However, it is a very different situation when the importance, or impact or possible use of models is exaggerated to an audience of non-modellers, who are likely to take their pronouncements at face value. This includes promises in grant applications, journal publications, public lectures and discussion with policy actors/advisers. They will not be in a position to properly evaluate the claims made and have to take the results on trust (or ignore them along with the advice of other 'experts' and 'boffins').
The danger is that the reputation of the field will suffer when people rely on models for purposes that they are not established for.
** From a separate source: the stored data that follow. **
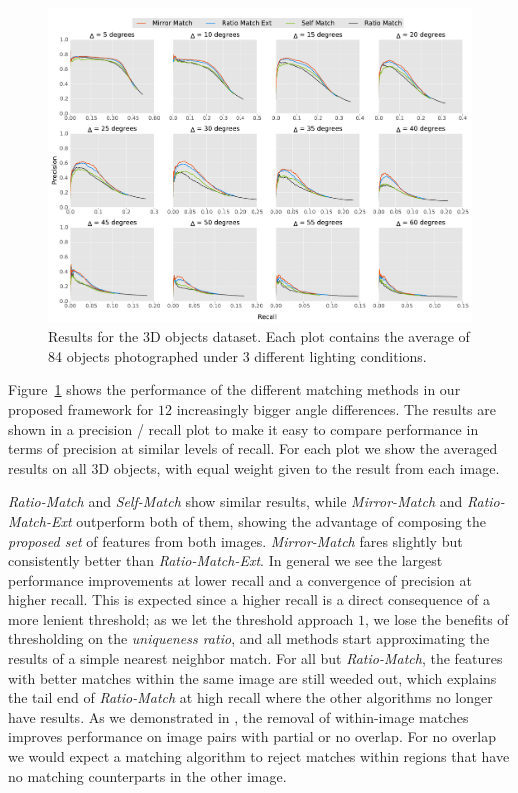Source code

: \documentclass[review]{elsarticle}
\begin{document}
\begin{figure}[t]
	\centering
    \includegraphics[width=\columnwidth]{images/results_all_objects}
    \caption{Results for the 3D objects dataset. Each plot 
    contains the average of 84 objects photographed under 3 
different lighting conditions.}
    \label{fig:all_objects}
\end{figure}

Figure~\ref{fig:all_objects} shows the performance of the different matching methods in our proposed framework for $12$ increasingly bigger angle differences. The results are shown in a precision / recall plot to make it easy to compare performance in terms of precision at similar levels of recall.  For each plot we show the averaged results on all 3D objects, with equal weight given to the result from each image.

\emph{Ratio-Match} and \emph{Self-Match} show similar results, while \emph{Mirror-Match} and \emph{Ratio-Match-Ext} outperform both of them, showing the advantage of composing the \emph{proposed set} of features from both images. \emph{Mirror-Match} fares slightly but consistently better than \emph{Ratio-Match-Ext}. In general we see the largest performance improvements at lower recall and a  convergence of precision at higher recall. This is expected since a higher recall is a direct consequence of a more lenient threshold; as we let the threshold approach $1$, we lose the benefits of thresholding on the \emph{uniqueness ratio}, and all methods start approximating the results of a simple nearest neighbor match. For all but \emph{Ratio-Match}, the features with better matches within the same image are still weeded out, which explains the tail end of \emph{Ratio-Match} at high recall where the other algorithms no longer have results. As we demonstrated in \cite{arnfred2013mirror}, the removal of within-image matches improves performance on image pairs with partial or no overlap. For no overlap we would expect a matching algorithm to reject matches within regions that have no matching counterparts in the other image.
\end{document}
The refrain could become "Lies, damned lies, statistics and simulations". This is especially important in this era where scientists are being questioned and sometimes ignored.
Some of the reasons for such hype lies in the issues discussed in previous posts and some seem to lie elsewhere.
- Confusions about purpose, thinking that establishing a simulation for one purpose is enough to suggest a different purpose
- Insufficient validation for the use or importance claimed
- Being deceived by the "theoretical spectacles" effect [note 1] -- when one has worked with a model for a while that we tend to see it through the "lens" of that model. Thus we confuse a way of understanding the world for the truth about it.
- Sheer fraud: we want a grant, or to get published, or to justify a grant, so we bend the truth about our models somewhat. For example promising far more in a grant proposal than we know we will able to deliver.
Note 1: "theoretical spectacles" was a phrase introduced by Thomas Kuhn to describe the effect of only noticing evidence that is consistent with the theory one believes.